Estimant que la solution du litige dépendait de l'interprétation de ce principe communautaire, le Landesgericht Linz a décidé de surseoir à statuer et d'interroger la Cour.

La Cour constate qu'une telle réglementation est compatible avec le droit communautaire.

Le droit communautaire établit le principe de l'égalité des rémunérations entre les travailleurs masculins et les travailleurs féminins pour un même travail.

La Cour rappelle tout d'abord que l'indemnité de congédiement relève bien de la notion de "rémunération".

Elle ne constate pas, en revanche, de discrimination directe fondée sur le sexe, le paiement de l'indemnité de congédiement réduite s'effectuant dans les mêmes conditions pour les travailleurs féminins et les travailleurs masculins qui cessent leur relation de travail après la naissance d'un enfant.

La Cour examine ensuite l'existence d'une discrimination indirecte: la réglementation autrichienne sur le droit à l'indemnité de congédiement conduit-elle à désavantager un travailleur comme Mme Gruber par rapport à d'autres travailleurs qui se trouvent dans une situation identique ou analogue à la sienne? La Cour vérifie si l'objet et la cause de la situation dans laquelle se trouvent les travailleurs qui démissionnent pour s'occuper de leurs enfants sont semblables à ceux qui caractérisent la situation des travailleurs qui démissionnent pour des "motifs graves" au sens de la loi autrichienne.

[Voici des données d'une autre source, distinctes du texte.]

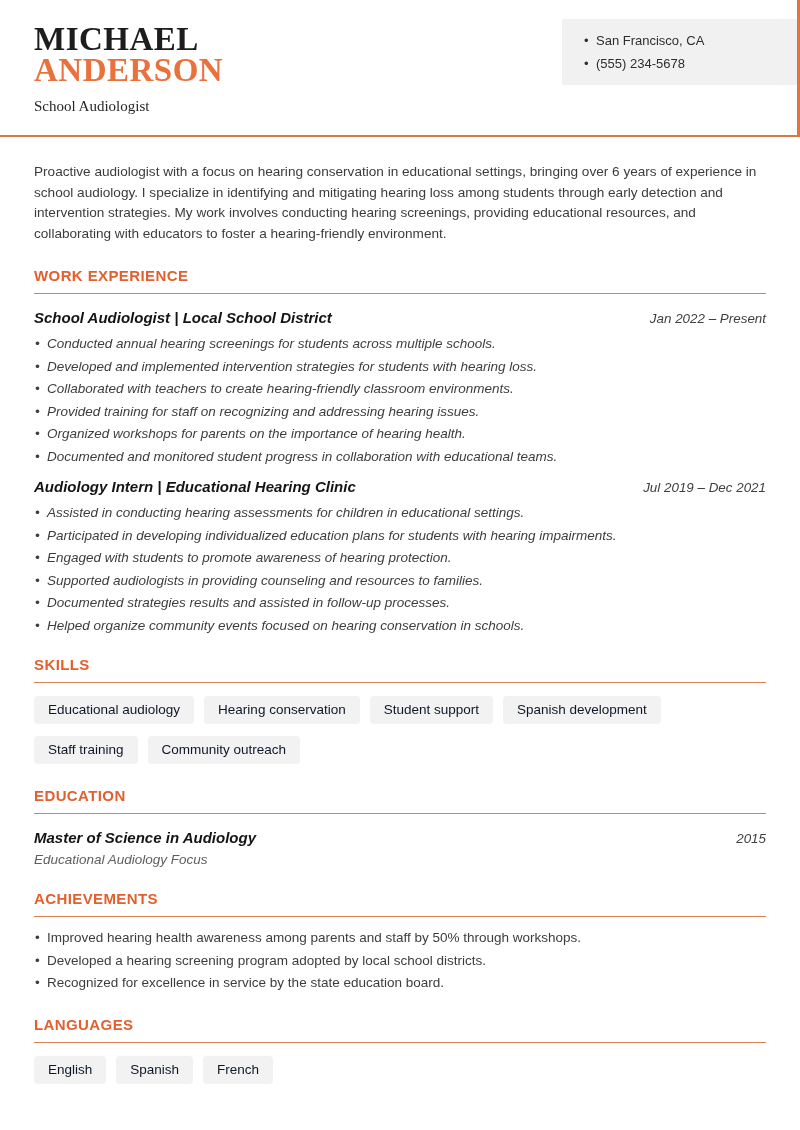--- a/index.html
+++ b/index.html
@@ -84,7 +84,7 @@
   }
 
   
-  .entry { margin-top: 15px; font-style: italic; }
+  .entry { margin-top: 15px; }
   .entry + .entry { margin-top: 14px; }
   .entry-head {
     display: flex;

Or la Cour remarque que les situations visées par la réglementation autrichienne ont toutes un rapport avec les conditions de travail dans l'entreprise ou avec le comportement de l'employeur; la poursuite du travail est rendue, dans tous les cas mentionnés, impossible, au point de ne pas pouvoir exiger du travailleur qu'il maintienne sa relation de travail, même pendant le délai de préavis normalement prévu en cas de démission.

Dans ces conditions, Mme Gruber se trouve dans une situation différente de celles visées par la réglementation autrichienne. Il s'ensuit que l'exclusion d'un travailleur tel que Mme Gruber du bénéfice de l'indemnisation plus élevée pour "motif grave", ne constitue pas une mesure indirectement discriminatoire.